# Excerpted data
================================
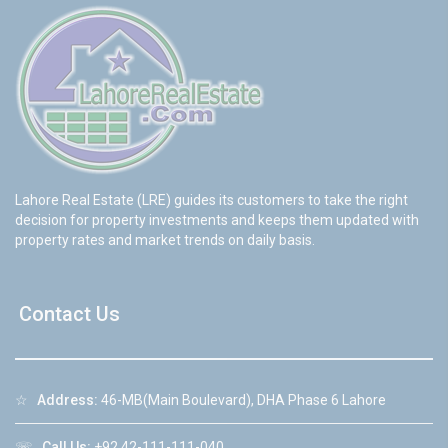
Lahore Real Estate (LRE) guides its customers to take the right
decision for property investments and keeps them updated with
property rates and market trends on daily basis.
Contact Us
☆
Address:
46-MB(Main Boulevard), DHA Phase 6 Lahore
☏
Call Us:
+92 42-111-111-040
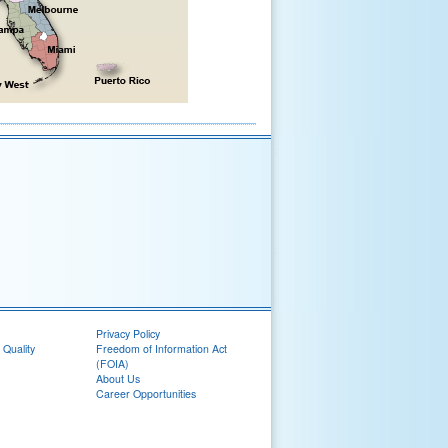
Privacy Policy
 Quality
Freedom of Information Act
(FOIA)
About Us
Career Opportunities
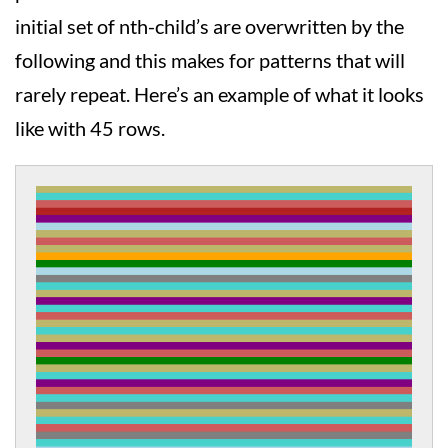
initial set of nth-child’s are overwritten by the
following and this makes for patterns that will
rarely repeat. Here’s an example of what it looks
like with 45 rows.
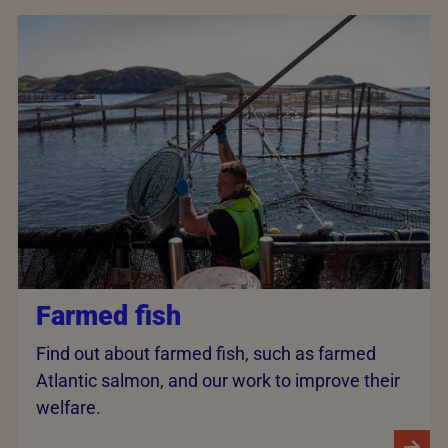
Farmed fish
Find out about farmed fish, such as farmed
Atlantic salmon, and our work to improve their
welfare.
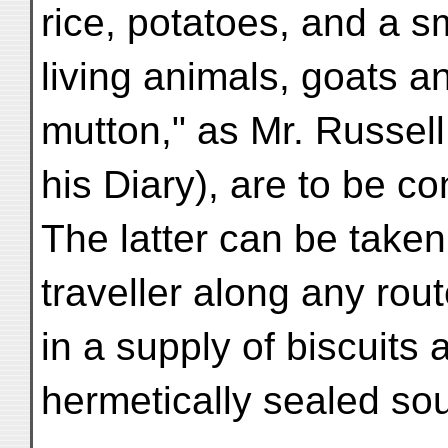
rice, potatoes, and a s
living animals, goats a
mutton," as Mr. Russell
his Diary), are to be c
The latter can be taken
traveller along any route
in a supply of biscuits 
hermetically sealed so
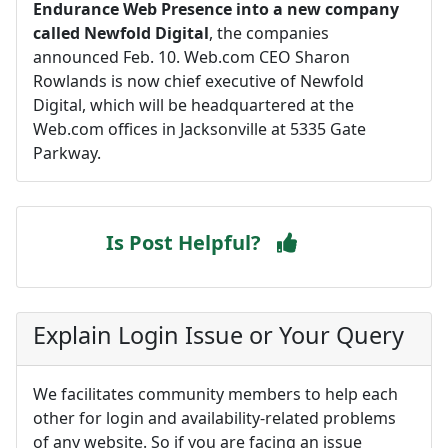
Endurance Web Presence into a new company
called Newfold Digital
, the companies
announced Feb. 10. Web.com CEO Sharon
Rowlands is now chief executive of Newfold
Digital, which will be headquartered at the
Web.com offices in Jacksonville at 5335 Gate
Parkway.
Is Post Helpful?
Explain Login Issue or Your Query
We facilitates community members to help each
other for login and availability-related problems
of any website. So if you are facing an issue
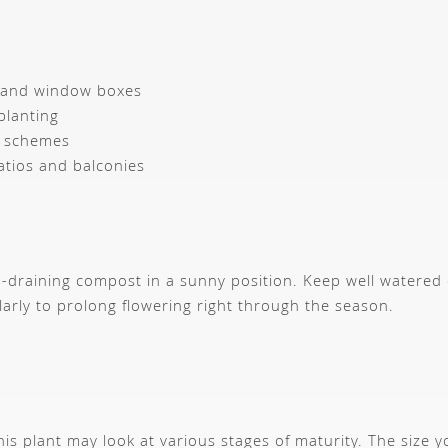
 and window boxes
planting
 schemes
atios and balconies
ree-draining compost in a sunny position. Keep well watered 
rly to prolong flowering right through the season.
s plant may look at various stages of maturity. The size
================================
Rewrite all of the rows with "Lahore" switched to "Karachi" wherever it occurs, keeping every other word unchanged. Omit the pictures from your answer.

Karachi Real Estate (LRE) guides its customers to take the right
decision for property investments and keeps them updated with
property rates and market trends on daily basis.
Contact Us
☆
Address:
46-MB(Main Boulevard), DHA Phase 6 Karachi
☏
Call Us:
+92 42-111-111-040
Privacy Policy
 Quality
Freedom of Information Act
(FOIA)
About Us
Career Opportunities
initial set of nth-child’s are overwritten by the
following and this makes for patterns that will
rarely repeat. Here’s an example of what it looks
like with 45 rows.
Farmed fish
Find out about farmed fish, such as farmed
Atlantic salmon, and our work to improve their
welfare.
rice, potatoes, and a s
living animals, goats a
mutton," as Mr. Russell
his Diary), are to be c
The latter can be taken
traveller along any route
in a supply of biscuits 
hermetically sealed so
Endurance Web Presence into a new company
called Newfold Digital
, the companies
announced Feb. 10. Web.com CEO Sharon
Rowlands is now chief executive of Newfold
Digital, which will be headquartered at the
Web.com offices in Jacksonville at 5335 Gate
Parkway.
Is Post Helpful?
Explain Login Issue or Your Query
We facilitates community members to help each
other for login and availability-related problems
of any website. So if you are facing an issue
 and window boxes
planting
 schemes
atios and balconies
ree-draining compost in a sunny position. Keep well watered 
rly to prolong flowering right through the season.
s plant may look at various stages of maturity. The size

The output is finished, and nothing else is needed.